Anziane derubate dentro casa: il ladro incastrato da un tatuaggio

11 Marzo 2022

In carcere finisce Rocco Bevilacqua, 32 anni: è accusato di fare parte di una banda criminale Il giudice: nel mirino i bersagli fragili, sono episodi che provocano un significativo allarme sociale

CHIETI. Derubare in casa «bersagli fragili», il più delle volte anziane sole o con mariti malati, è alla base del suo stile di vita e della «squadra di azione» di cui fa parte, ovvero una banda capace di organizzare «battute furtive» e destare un significativo allarme sociale. Ecco perché, secondo il giudice Luca De Ninis, il vastese di etnia rom Rocco Bevilacqua, 32 anni, va rinchiuso in carcere. Due giorni fa, i poliziotti della squadra mobile di Chieti lo hanno arrestato con l’accusa di furto in abitazione pluriaggravato e indebito utilizzo di carta bancomat. Al momento, la vittima accertata è una teatina di 81 anni. Le hanno portato via i risparmi che custodiva nel suo appartamento e i soldi che aveva sul conto corrente postale. Ma gli investigatori della terza sezione, guidati dal vice questore Miriam D’Anastasio e dal commissario Nicoletta Giuliante, sono riusciti a identificare uno dei responsabili del più odioso dei reati: a incastrarlo sono stati un tatuaggio sull’avambraccio, coperto – in occasione del furto – da un bendaggio realizzato ad hoc, e un paio di occhiali. L’ordinanza di custodia cautelare è stata firmata su richiesta del sostituto procuratore Giancarlo Ciani. Il sospetto è che l’uomo, insieme ai suoi complici, fra cui almeno due donne che si fingevano dipendenti della Asl, abbia colpito altre volte anche in città.
IL FURTO
Tutto comincia lo scorso 24 settembre. Due donne bussano a casa della vittima: assicurano di lavorare per l’azienda sanitaria e raccontano di trovarsi lì per verificare le condizioni dell’anziano marito della donna. Ma è solo un inganno per approfittare della fragilità emotiva della pensionata, che spalanca le porte alle criminali. Le ladre riescono a introdursi in camera da letto e a portare via 1.300 euro in contanti e il bancomat. Immediatamente dopo il furto, un uomo va a prelevare 600 euro con la carta sottratta all’anziana in uno sportello automatico delle Poste di San Giovanni Teatino.
L’INCHIESTA
Le indagini dei poliziotti specializzati nel perseguire i reati contro il patrimonio partono dalla visione delle telecamere dell’ufficio pubblico. Le immagini non sono di qualità eccelsa e quell’uomo indossa la mascherina chirurgica, gli occhiali da sole e un berretto.

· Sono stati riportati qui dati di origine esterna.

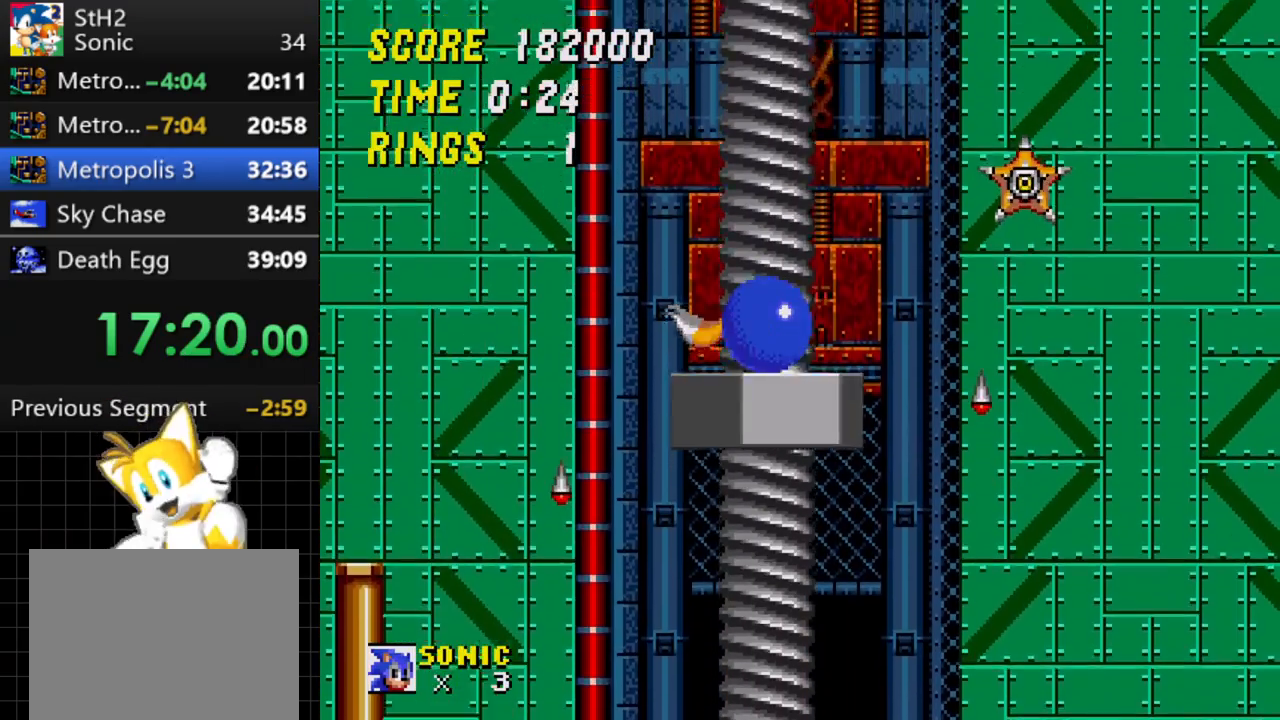
{"buttons": ["DPAD_RIGHT"], "events": []}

Ma i sospetti degli investigatori si concentrano subito su Rocco Bevilacqua, già in passato finito nei guai per episodi analoghi: il 32enne ha le stesse caratteristiche fisiche di quell’uomo.
IL TATUAGGIO
Non solo: il ladro immortalato dal sistema di videosorveglianza ha l’avambraccio sinistro avvolto da una pashmina, con il chiaro intento di voler nascondere un segno distintivo che possa renderlo riconoscibile. E Bevilacqua, sull’avambraccio sinistro, presenta un esteso tatuaggio tribale. Il terzo indizio è legato agli occhiali da sole ripresi dalle telecamere: gli investigatori documentano che sono identici a quelli indossati dal sospettato in altre circostanze. C’è di più: Bevilacqua, appena una settimana dopo il furto di Chieti, viene riconosciuto come autore di un furto in appartamento messo a segno a Pescara ai danni di un’anziana con modalità analoghe a quello compiuto nei confronti dell’81enne teatina. A questo punto, dopo le informative della Mobile, la procura chiede e ottiene l’arresto.
LE AGGRAVANTI
Scattano anche tre aggravanti: la minorata difesa della vittima, in stato di fragilità perché convivente con il marito malato; l’utilizzo di mezzi fraudolenti, vale a dire l’essersi spacciate dipendenti Asl delle sue complici; e l’aver commesso il fatto in almeno tre persone. Secondo il giudice, Bevilacqua va portato in cella perché è intenso non solo il pericolo di reiterazione del reato ma anche quello di inquinare le prove, considerando che potrebbe concordare versioni di comodo con le complici ancora da identificare. Bevilacqua, difeso dall’avvocato Fiorenzo Cieri, è rinchiuso nel carcere di Viterbo: nelle prossime ore avrà modo di respingere le accuse durante l’interrogatorio di garanzia.